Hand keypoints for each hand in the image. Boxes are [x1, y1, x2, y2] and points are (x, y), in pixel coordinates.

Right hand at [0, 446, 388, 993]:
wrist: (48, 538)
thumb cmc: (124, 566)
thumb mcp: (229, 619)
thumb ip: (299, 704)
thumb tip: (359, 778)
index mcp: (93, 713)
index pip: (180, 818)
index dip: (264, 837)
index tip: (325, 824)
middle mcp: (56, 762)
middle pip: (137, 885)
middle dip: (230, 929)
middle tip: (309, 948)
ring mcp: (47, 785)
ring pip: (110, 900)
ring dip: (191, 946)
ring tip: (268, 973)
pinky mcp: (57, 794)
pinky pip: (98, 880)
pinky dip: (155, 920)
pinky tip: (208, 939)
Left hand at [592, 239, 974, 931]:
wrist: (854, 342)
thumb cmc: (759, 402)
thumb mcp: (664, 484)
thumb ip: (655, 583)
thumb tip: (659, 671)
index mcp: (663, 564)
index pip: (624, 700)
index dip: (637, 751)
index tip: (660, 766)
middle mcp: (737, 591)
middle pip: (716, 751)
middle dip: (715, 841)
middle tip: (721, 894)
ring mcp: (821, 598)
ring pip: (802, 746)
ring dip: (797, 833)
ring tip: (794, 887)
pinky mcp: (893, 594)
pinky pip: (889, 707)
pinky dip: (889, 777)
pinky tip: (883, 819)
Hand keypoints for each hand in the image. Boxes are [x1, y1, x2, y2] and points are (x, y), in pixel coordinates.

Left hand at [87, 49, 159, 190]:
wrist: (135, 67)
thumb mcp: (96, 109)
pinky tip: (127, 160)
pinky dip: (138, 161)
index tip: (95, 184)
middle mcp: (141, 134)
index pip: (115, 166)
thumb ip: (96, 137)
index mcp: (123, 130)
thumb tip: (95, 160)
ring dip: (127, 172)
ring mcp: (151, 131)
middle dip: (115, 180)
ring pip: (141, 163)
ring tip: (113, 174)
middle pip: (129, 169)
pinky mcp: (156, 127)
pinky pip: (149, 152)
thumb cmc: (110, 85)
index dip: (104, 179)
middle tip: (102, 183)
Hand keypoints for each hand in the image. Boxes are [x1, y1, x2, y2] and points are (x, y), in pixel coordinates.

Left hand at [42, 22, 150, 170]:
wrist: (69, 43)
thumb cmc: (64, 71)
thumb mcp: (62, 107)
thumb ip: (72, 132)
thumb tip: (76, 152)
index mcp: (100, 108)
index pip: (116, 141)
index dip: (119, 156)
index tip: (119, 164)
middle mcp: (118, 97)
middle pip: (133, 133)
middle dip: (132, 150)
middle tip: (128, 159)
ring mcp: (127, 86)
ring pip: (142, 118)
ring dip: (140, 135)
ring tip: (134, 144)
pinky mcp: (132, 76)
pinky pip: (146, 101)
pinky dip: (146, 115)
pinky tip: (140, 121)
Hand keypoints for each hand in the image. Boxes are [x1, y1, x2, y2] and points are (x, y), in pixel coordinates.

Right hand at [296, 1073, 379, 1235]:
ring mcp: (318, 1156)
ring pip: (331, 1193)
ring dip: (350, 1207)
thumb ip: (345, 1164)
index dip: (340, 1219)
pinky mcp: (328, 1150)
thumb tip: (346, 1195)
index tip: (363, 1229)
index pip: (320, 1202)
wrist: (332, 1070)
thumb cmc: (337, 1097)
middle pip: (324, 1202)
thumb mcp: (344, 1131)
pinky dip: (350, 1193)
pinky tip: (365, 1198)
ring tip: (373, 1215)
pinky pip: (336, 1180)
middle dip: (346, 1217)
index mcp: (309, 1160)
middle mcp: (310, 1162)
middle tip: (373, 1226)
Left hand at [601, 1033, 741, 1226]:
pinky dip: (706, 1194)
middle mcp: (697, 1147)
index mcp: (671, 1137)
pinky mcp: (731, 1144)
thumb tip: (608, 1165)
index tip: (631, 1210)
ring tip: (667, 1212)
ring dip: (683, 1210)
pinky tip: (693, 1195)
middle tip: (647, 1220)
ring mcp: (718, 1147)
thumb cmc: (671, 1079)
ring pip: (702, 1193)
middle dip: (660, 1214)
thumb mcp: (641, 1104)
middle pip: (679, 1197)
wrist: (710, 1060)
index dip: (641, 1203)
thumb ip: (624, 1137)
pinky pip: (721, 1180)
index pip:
● ● ● ● ● ● ●
→ **ACTIVITY**
The listing is to be retyped in full, exactly as shown.

→ **TASK ANSWER**
Hand keypoints for each hand in the image. Boxes are [x1, y1, x2, y2] and points are (x, y), in pixel coordinates.

Right hand at [0, 446, 388, 993]:
wrist: (48, 538)
thumb cmc: (124, 566)
thumb mcp: (229, 619)
thumb ip: (299, 704)
thumb tip: (359, 778)
index mcp: (93, 713)
index pip: (180, 818)
index dip: (264, 837)
index tip: (325, 824)
middle mcp: (56, 762)
middle pip: (137, 885)
middle dip: (230, 929)
middle tip: (309, 948)
ring mcp: (47, 785)
ring pip: (110, 900)
ring dip: (191, 946)
ring tip: (268, 973)
pinky mcp: (57, 794)
pinky pip: (98, 880)
pinky dip: (155, 920)
pinky tip: (208, 939)
Left hand at [592, 239, 974, 931]:
wrist: (854, 342)
thumb cmc: (759, 402)
thumb mcp: (664, 484)
thumb ip: (655, 583)
thumb tip: (659, 671)
index mcp: (663, 564)
index pip: (624, 700)
index dip: (637, 751)
index tip: (660, 766)
middle mcp: (737, 591)
middle pip: (716, 751)
middle dip: (715, 841)
middle tip: (721, 894)
ring mcp: (821, 598)
ring pip: (802, 746)
ring dip: (797, 833)
ring tip: (794, 887)
pinky mcp: (893, 594)
pinky pip: (889, 707)
pinky dip: (889, 777)
pinky tip: (883, 819)
Hand keypoints for each hand in the image. Boxes are [x1, y1, x2, y2] and points are (x, y), in pixel coordinates.

Left hand at [87, 49, 159, 190]:
wrist: (135, 67)
thumb mcp: (96, 109)
pinky tip: (127, 160)
pinky dip: (138, 161)
index tip: (95, 184)
middle mcp: (141, 134)
index pip: (115, 166)
thumb ip: (96, 137)
index mcp: (123, 130)
thumb tip: (95, 160)
ring dip: (127, 172)
ring mcp: (151, 131)
middle dip: (115, 180)
ring pip: (141, 163)
ring tip: (113, 174)
middle pip: (129, 169)
pinky mcp: (156, 127)
pinky pip: (149, 152)
thumb cmc: (110, 85)
index dip: (104, 179)
middle tip: (102, 183)
Hand keypoints for each hand in the image. Boxes are [x1, y1, x2, y2] and points are (x, y), in pixel coordinates.

Left hand at [42, 22, 150, 170]:
wrist: (69, 43)
thumb cmc: (64, 71)
thumb mcp: (62, 107)
thumb ip: (72, 132)
thumb tip: (76, 152)
index mcp: (100, 108)
index pip: (116, 141)
index dip: (119, 156)
index tip: (119, 164)
middle mcp: (118, 97)
middle pip: (133, 133)
middle dip: (132, 150)
middle tip: (128, 159)
ring mcp: (127, 86)
ring pip: (142, 118)
ring dip: (140, 135)
ring tip: (134, 144)
pinky mcp: (132, 76)
pinky pip: (146, 101)
pinky dip: (146, 115)
pinky tip: (140, 121)
Hand keypoints for each hand in the image. Boxes are [x1, y1, x2, y2] and points are (x, y), in pixel coordinates.

Right hand at [296, 1073, 379, 1235]:
ring mcp: (318, 1156)
ring pip: (331, 1193)
ring dip: (350, 1207)
thumb ip: (345, 1164)
index dip: (340, 1219)
pinky mcp: (328, 1150)
thumb tip: (346, 1195)
index tip: (363, 1229)
index pip: (320, 1202)
wrist: (332, 1070)
thumb cmc: (337, 1097)
middle pip: (324, 1202)
thumb mcp: (344, 1131)
pinky dip: (350, 1193)
pinky tip: (365, 1198)
ring tip: (373, 1215)
pinky pip: (336, 1180)
middle dip: (346, 1217)
index mcp: (309, 1160)
middle mcp: (310, 1162)
middle tip: (373, 1226)
Left hand at [601, 1033, 741, 1226]:
pinky dip: (706, 1194)
middle mcp: (697, 1147)
index mcp: (671, 1137)
pinky mcp: (731, 1144)
thumb tip: (608, 1165)
index tip: (631, 1210)
ring tip: (667, 1212)
ring dip: (683, 1210)
pinky tip: (693, 1195)
middle tip: (647, 1220)
ring mcp: (718, 1147)
thumb cmc: (671, 1079)
ring pip: (702, 1193)
middle dip: (660, 1214)
thumb mcp: (641, 1104)
middle pip: (679, 1197)
wrist: (710, 1060)
index dip: (641, 1203)
thumb ip: (624, 1137)
pinky pip: (721, 1180)
index pip:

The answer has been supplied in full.